Revised Common Lectionary Readings for 27 November 2011 (First Sunday of Advent, Year B)
Isaiah 64:1-9 • Psalm 80:1-7, 17-19 • 1 Corinthians 1:3-9 • Mark 13:24-37
The new Church year is upon us, and this Sunday (I’ll be preaching this Sunday, so I’ve been thinking especially hard about this) brings us a text from Isaiah that reveals just how sophisticated literary oracles can be in their ethical thought. The Old Testament is not stuff for the intellectually lazy (even as it’s not the stuff for those self-satisfied in their intellects), and Isaiah 64, in the form of a prayer, challenges anyone who hears to imagine and re-imagine the relationships between God, the world, the course of history, the responsibility of human beings, and the nature of prayer in profound ways.

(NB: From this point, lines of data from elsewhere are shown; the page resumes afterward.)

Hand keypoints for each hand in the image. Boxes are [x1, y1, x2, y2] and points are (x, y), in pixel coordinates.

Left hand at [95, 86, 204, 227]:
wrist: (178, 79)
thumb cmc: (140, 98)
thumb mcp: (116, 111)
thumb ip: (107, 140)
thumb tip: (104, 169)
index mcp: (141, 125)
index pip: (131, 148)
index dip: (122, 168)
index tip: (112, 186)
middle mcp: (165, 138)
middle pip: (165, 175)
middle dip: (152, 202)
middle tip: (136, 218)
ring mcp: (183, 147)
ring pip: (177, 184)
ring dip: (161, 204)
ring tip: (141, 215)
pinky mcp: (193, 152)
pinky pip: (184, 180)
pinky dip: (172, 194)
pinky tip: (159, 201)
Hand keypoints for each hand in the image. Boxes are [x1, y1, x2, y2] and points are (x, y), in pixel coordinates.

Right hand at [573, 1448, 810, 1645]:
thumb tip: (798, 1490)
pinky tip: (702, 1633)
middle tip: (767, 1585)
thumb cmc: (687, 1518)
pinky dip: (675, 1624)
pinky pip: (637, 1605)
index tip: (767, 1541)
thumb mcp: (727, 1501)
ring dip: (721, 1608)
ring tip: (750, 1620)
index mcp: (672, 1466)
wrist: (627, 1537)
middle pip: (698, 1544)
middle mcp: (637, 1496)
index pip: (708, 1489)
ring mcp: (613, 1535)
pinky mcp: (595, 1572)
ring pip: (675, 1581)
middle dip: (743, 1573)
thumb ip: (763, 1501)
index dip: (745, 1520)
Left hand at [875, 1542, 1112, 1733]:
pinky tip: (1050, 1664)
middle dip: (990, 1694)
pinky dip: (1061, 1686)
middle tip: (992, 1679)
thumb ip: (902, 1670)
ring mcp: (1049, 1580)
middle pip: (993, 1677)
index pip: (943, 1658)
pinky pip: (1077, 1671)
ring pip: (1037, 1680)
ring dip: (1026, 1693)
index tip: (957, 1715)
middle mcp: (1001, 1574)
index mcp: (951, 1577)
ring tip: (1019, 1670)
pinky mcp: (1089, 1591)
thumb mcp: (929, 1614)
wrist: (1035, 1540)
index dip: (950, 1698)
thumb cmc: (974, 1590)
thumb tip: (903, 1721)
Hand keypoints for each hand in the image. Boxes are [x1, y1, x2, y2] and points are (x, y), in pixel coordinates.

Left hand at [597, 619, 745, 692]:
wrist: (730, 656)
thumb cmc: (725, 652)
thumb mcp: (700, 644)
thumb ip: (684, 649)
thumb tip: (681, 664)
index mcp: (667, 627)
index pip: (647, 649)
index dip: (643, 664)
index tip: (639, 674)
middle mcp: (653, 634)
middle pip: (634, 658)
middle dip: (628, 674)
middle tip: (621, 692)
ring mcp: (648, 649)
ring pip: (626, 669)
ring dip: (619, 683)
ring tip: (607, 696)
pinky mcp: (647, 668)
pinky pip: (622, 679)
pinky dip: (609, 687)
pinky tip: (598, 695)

The prophet calls out, Psalm-like, at first: God is not showing up when Israel needs God, and what Israel needs is a theophany that makes the nations quake, that perhaps might save Israel from the terror that has come in the shape of the Assyrians, then the Babylonians, then the Persians. For centuries Israel has not enjoyed the freedom that David delivered and Solomon secured, yet the prophet, pulling on the memories of the Psalms and inspired by God to proclaim boldly that God’s fire is still burning, calls for a sign so powerful that even the mountains would tremble at it. God is always able to make things happen in the world, and God’s people are always right to call for God to remember, to save, to hear.
But then the oracle takes a turn: where Psalms often admit to sins, Isaiah’s oracle, inspired of course by God, holds that it was God’s own refusal to show God’s self that left the people to their own devices. God’s anger, whatever spurred that anger (and for Isaiah at least, it’s always for a good reason) has led Israel further into its own wretchedness. Indeed there are none within Israel who call on YHWH, but YHWH’s own absence has created the conditions within which such abandonment continues.
As this week’s reading takes its final turn, the prophet (still inspired, of course) turns to YHWH and re-establishes a proper stance of humility: the potter, after all, has the authority to say how the clay should take shape, and what the people of God should be calling for is not justification of God’s ways to men but for God’s memory. Remember, O Lord, that we are all your people. Remember, O Lord, as you remembered the Hebrews in Egypt. Remember, O Lord, the promise that you have made, through Israel and in behalf of all of the nations.
And thus a brief run of verses weaves an amazingly complex picture of God, the world, Israel, and prayer: the prophet, speaking for Israel, admits Israel’s apostasy even as he points to YHWH as contributing to the depth of the depravity. The prophet calls on YHWH to strike fear into the mountains and yet kneels humbly and asks simply for memory. The prophet confesses Israel’s iniquity even as he calls on YHWH to remember the goodness of the covenant. All of this must be true together, and Isaiah’s oracle resists any truth about God and Israel that is any less complex.
Remember, O Lord. And may we be a people of memory.